Via Graça: um clássico à procura da estrela Michelin
Catarina Moura 16 de fevereiro

Aos 32 anos, o restaurante lisboeta dividiu-se em dois: o piso de baixo mantém-se tradicional, o de cima é um fine dining a namorar o Guia Michelin.

Todos os dias, antes de se deitar, João Bandeira vai ao frigorífico e tira de lá uma só colherada de mousse de chocolate. É um suficiente para que lhe corra bem a noite e é também a razão para que, no menu do renovado ViaGraça, em Lisboa, figure agora "colher de chocolate equador 70%". O dono do restaurante investiu cerca de um milhão de euros em obras no histórico lisboeta.

Manteve-lhe a cozinha tradicional, a invejável vista sobre a cidade e o Castelo e juntou-lhe um fine dining que ambiciona chegar à estrela Michelin. Resumindo, só quer que os clientes se sintam como em sua casa.

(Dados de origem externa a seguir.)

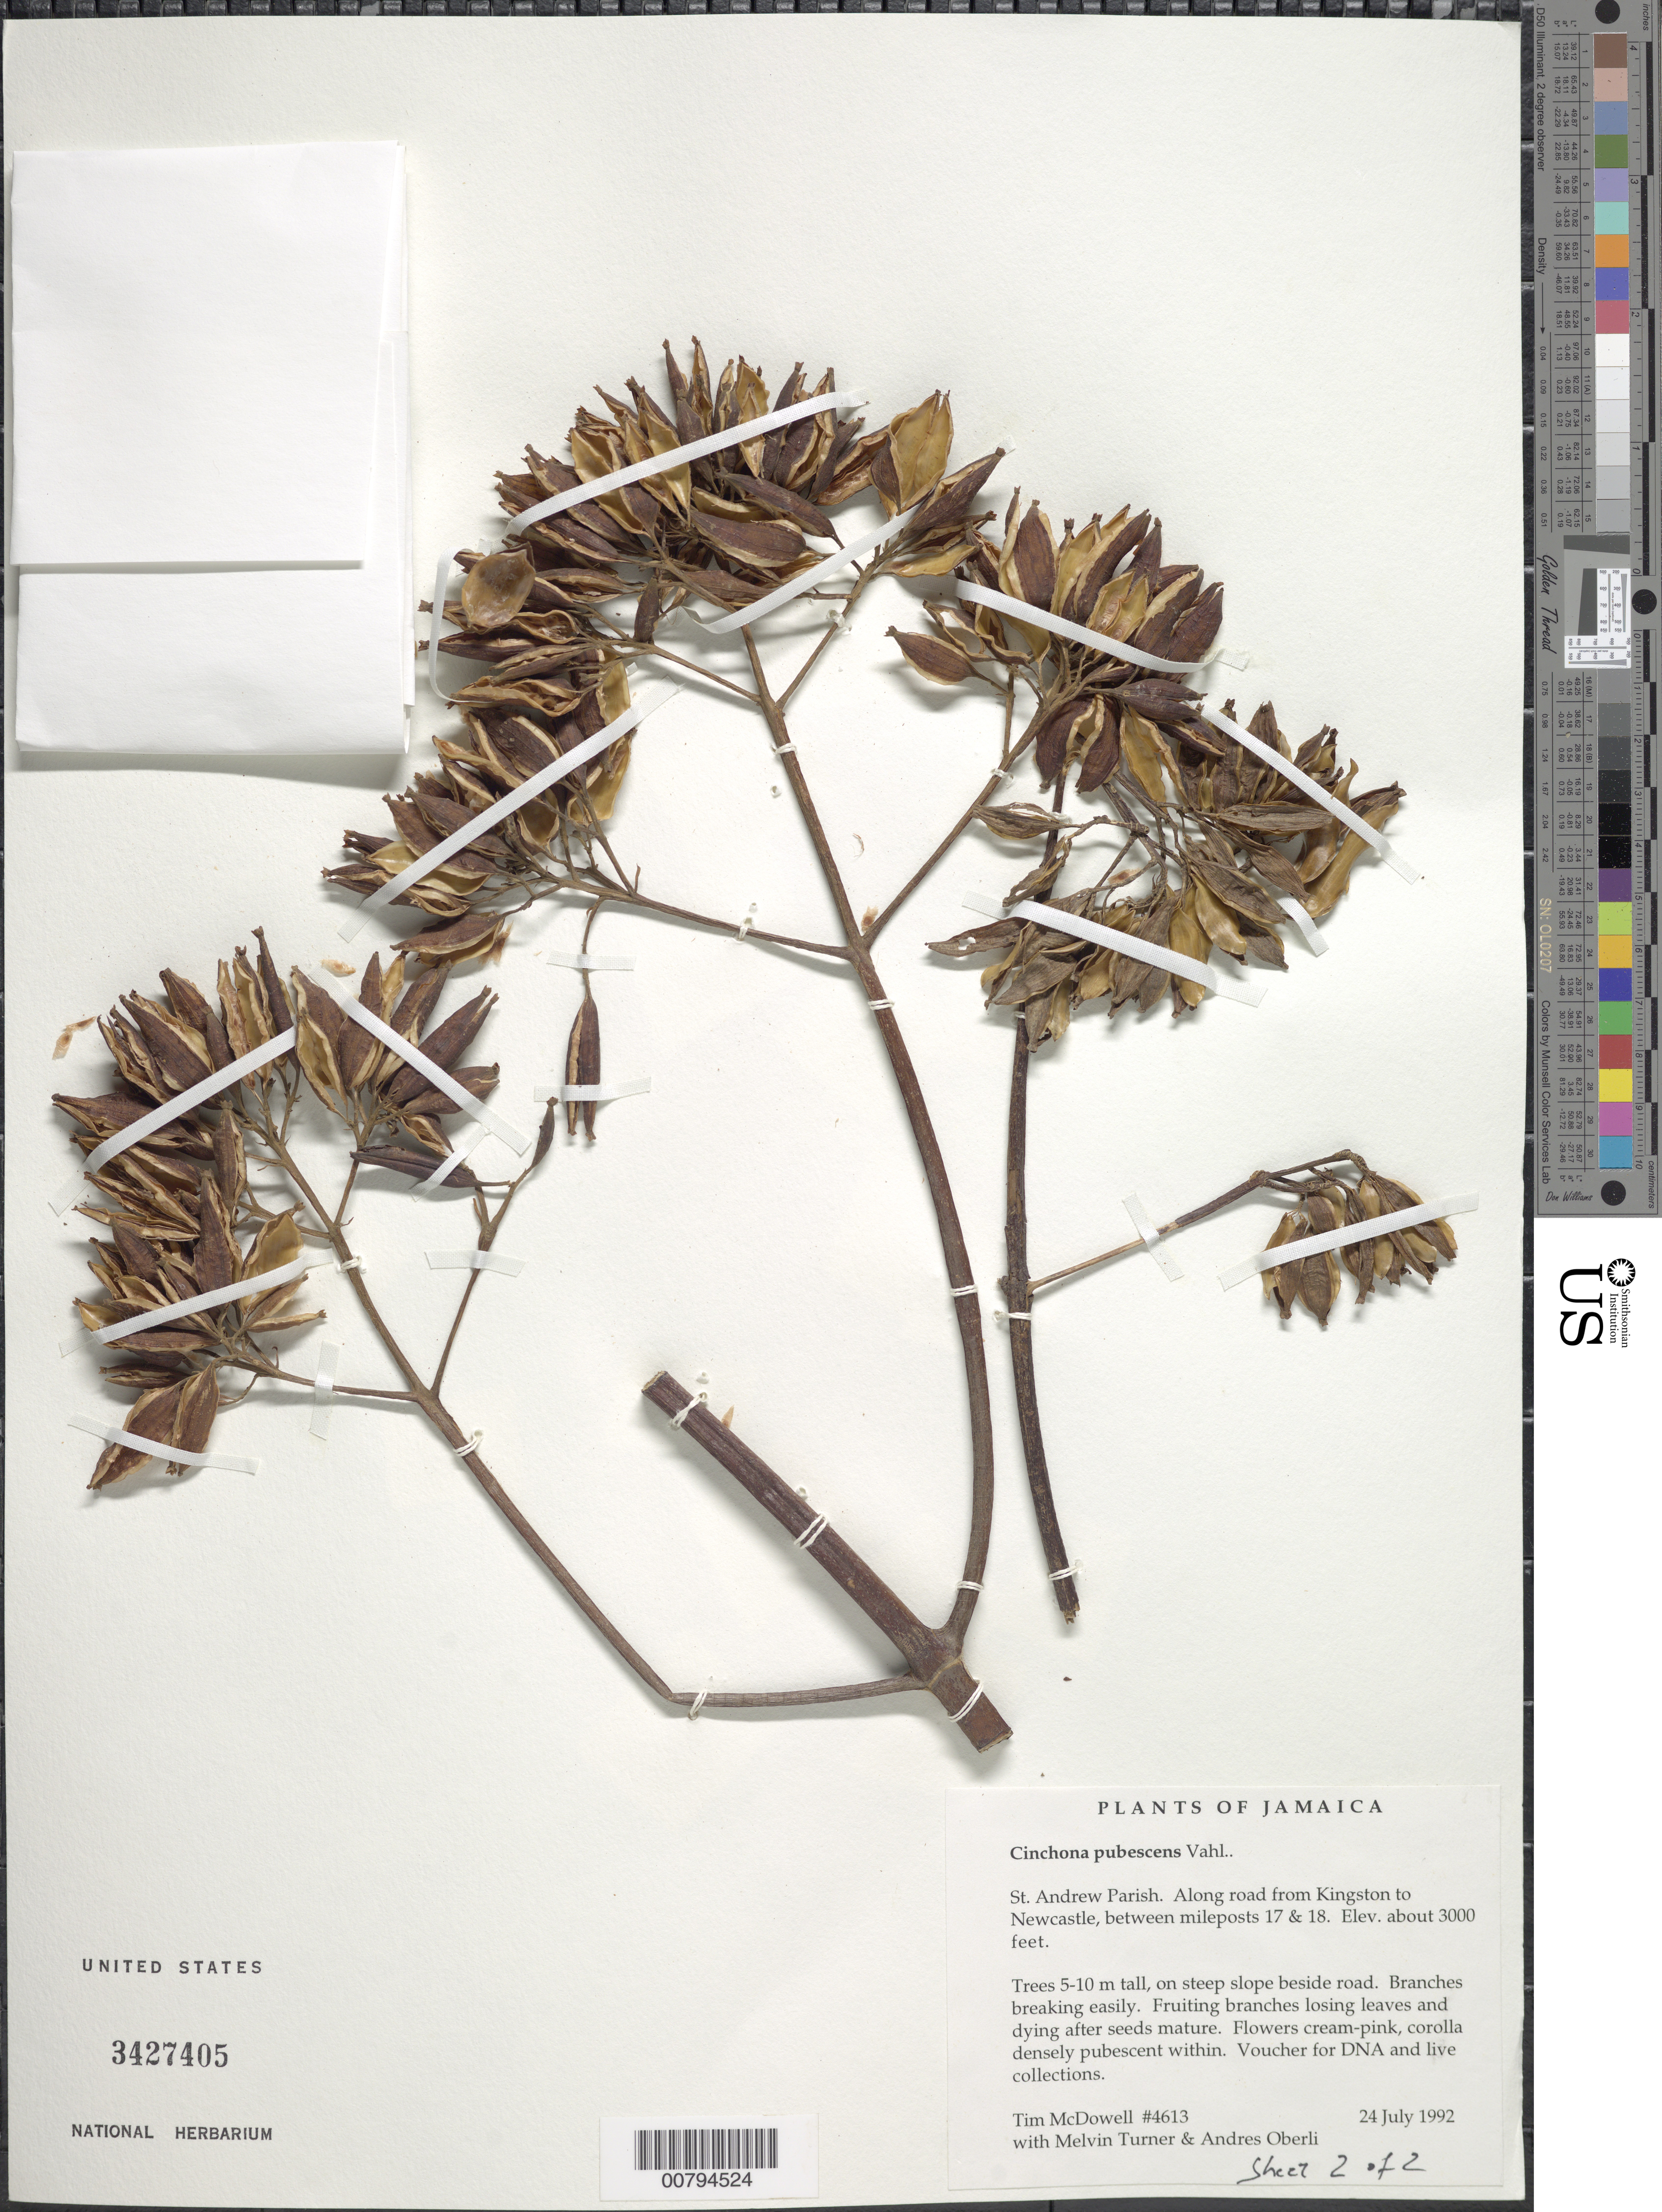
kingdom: Plantae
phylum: Tracheophyta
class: Magnoliopsida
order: Gentianales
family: Rubiaceae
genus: Cinchona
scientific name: Cinchona pubescens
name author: Vahl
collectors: T. McDowell, M. Turner & A. Oberli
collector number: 4613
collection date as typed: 24 Jul 1992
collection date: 1992-07-24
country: Jamaica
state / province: Saint Andrew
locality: Along road from Kingston to Newcastle, between mileposts 17 & 18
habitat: Steep slope beside road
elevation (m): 914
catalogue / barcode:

Poucos clientes habituais conheciam o andar inferior do ViaGraça. "Toda a gente preferia o andar superior", conta João Bandeira, que era nessa época o chef da cozinha. A sua visão para o restaurante quis aproveitar todo o espaço — até porque ambas as salas têm a vista que tanta gente traz aqui. No andar inferior há a comida portuguesa que caracteriza o restaurante numa versão refinada. Em cima, há uma ideia nova: o 9b, um fine dining com Guilherme Spalk ao leme. "Tenho uma meta de dois anos para irmos à procura de uma estrela, sem stresses com calma", avisa João Bandeira.